The University and College Union is seeking clarification about an institution's plans after it revealed that it would not charge the maximum allowed tuition fee of £9,000 in 2012. Liverpool Hope University made the announcement last week, saying that it was "not fair to transfer all of government debt to graduate debt". However, the university - where the union claims that 100 jobs are at risk - did not say what fee level it was likely to charge. The UCU said it understood the desire to keep university education affordable, but warned that "trying to cut other universities on price and quality will backfire".

University of Leicester

It takes some beating

Diagnosis of high blood pressure could improve with the invention of a more accurate way to measure pressure. Traditional measurements taken on the arm do not always reflect the pressure in the large arteries close to the heart and brain, where high pressure can cause problems such as strokes and heart attacks.

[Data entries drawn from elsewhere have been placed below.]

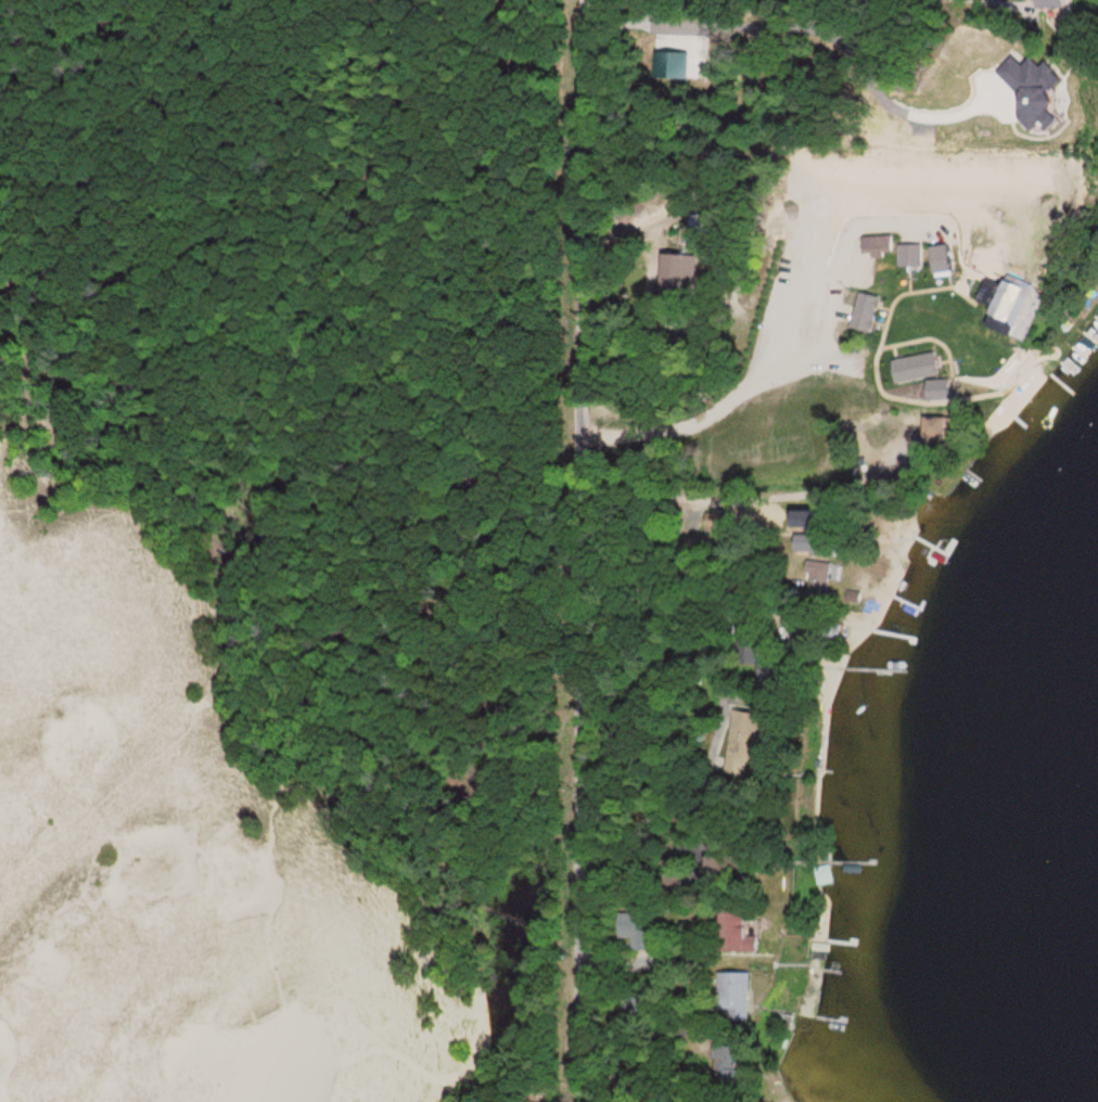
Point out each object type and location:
building: (1074, 3)
road: (875, 104)
building: (914, 255)
building: (1002, 292)
building: (816, 546)
park: (280, 548)
road: (587, 551)
road: (694, 606)
building: (746, 931)
building: (638, 932)
building: (743, 994)

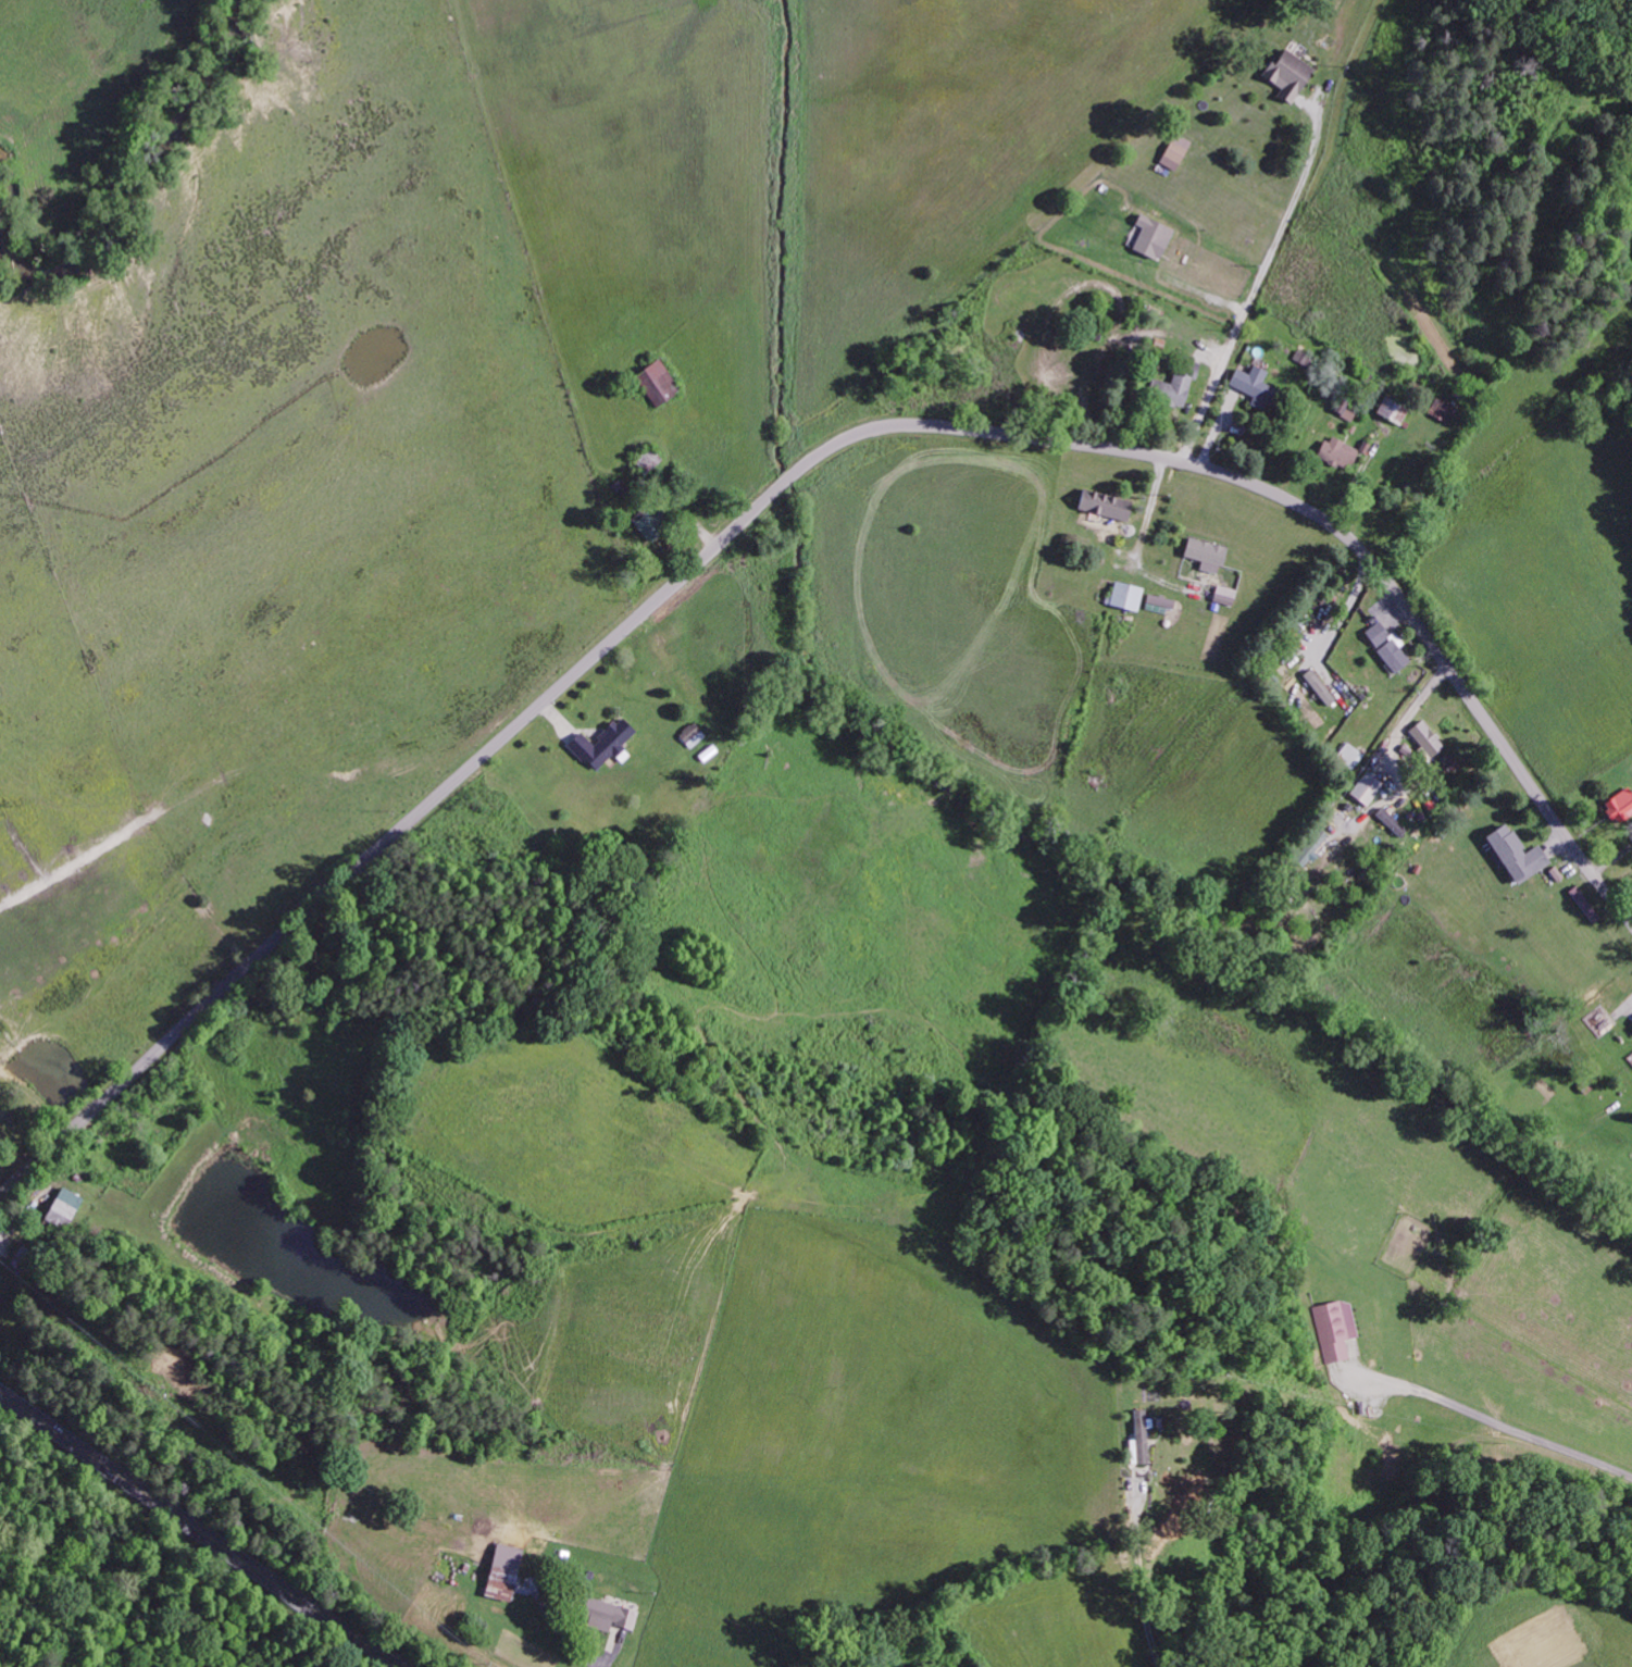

Scientists from the University of Leicester and Singapore-based medical device company HealthSTATS International have invented a wristwatch-like device that is able to measure that pressure based on a computerised extrapolation from the pulse.

Bucks New University

Signed, seated, delivered

A historic chair bearing the signature of a nephew of a former British prime minister has been restored by university lecturers who are now hoping to find out more about its past. The 5ft high wooden chair, which displays a plaque signed by Major Coningsby Disraeli, the nephew of Benjamin Disraeli, was restored and upholstered by Gregory Cupitt-Jones, a visiting furniture lecturer at Bucks New University. It is believed that the high-backed chair was given to the university in the late 1980s - possibly from a clear-out of a local magistrates' court - but then spent several years languishing in workshops before Mr Cupitt-Jones took on the challenge.

Street life

Award-winning pictures of homeless people by a photographer and university lecturer will go on display in London next month to mark the 20th anniversary of The Big Issue magazine. The pictures by Paul Wenham-Clarke, senior associate lecturer at the Arts University College at Bournemouth, are being shown at St Martin-in-the-Fields in Trafalgar Square as part of celebrations for the landmark anniversary. The exhibition, Hard Times, features portraits of Big Issue vendors and has already received one of the photography world's highest accolades - a Gold Award from the Association of Photographers.